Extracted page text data
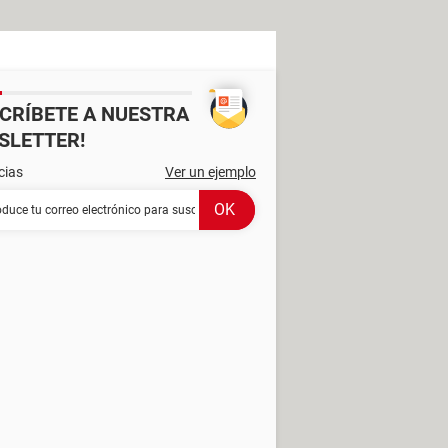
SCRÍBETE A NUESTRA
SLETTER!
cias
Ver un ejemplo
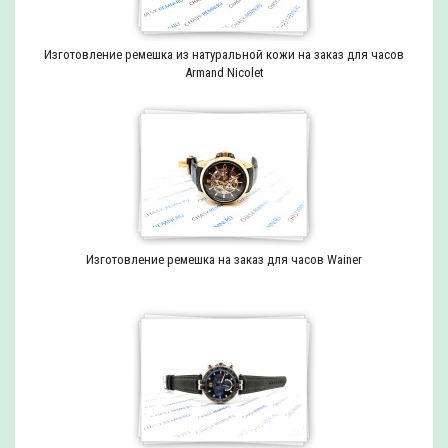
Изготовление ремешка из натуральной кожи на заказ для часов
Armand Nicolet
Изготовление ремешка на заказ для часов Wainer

--

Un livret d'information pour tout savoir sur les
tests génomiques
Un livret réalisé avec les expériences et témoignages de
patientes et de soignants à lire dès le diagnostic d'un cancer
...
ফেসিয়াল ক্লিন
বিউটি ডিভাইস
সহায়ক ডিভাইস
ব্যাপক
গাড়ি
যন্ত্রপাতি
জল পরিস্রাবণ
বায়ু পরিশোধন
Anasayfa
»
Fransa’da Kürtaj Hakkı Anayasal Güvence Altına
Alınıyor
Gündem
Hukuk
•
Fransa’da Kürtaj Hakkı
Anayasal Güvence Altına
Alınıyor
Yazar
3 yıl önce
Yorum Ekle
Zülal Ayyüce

Directive. Show each line from the entries that contains the string "ремешка". Match it case-sensitively.

Result of the task.
Изготовление ремешка из натуральной кожи на заказ для часов
Изготовление ремешка на заказ для часов Wainer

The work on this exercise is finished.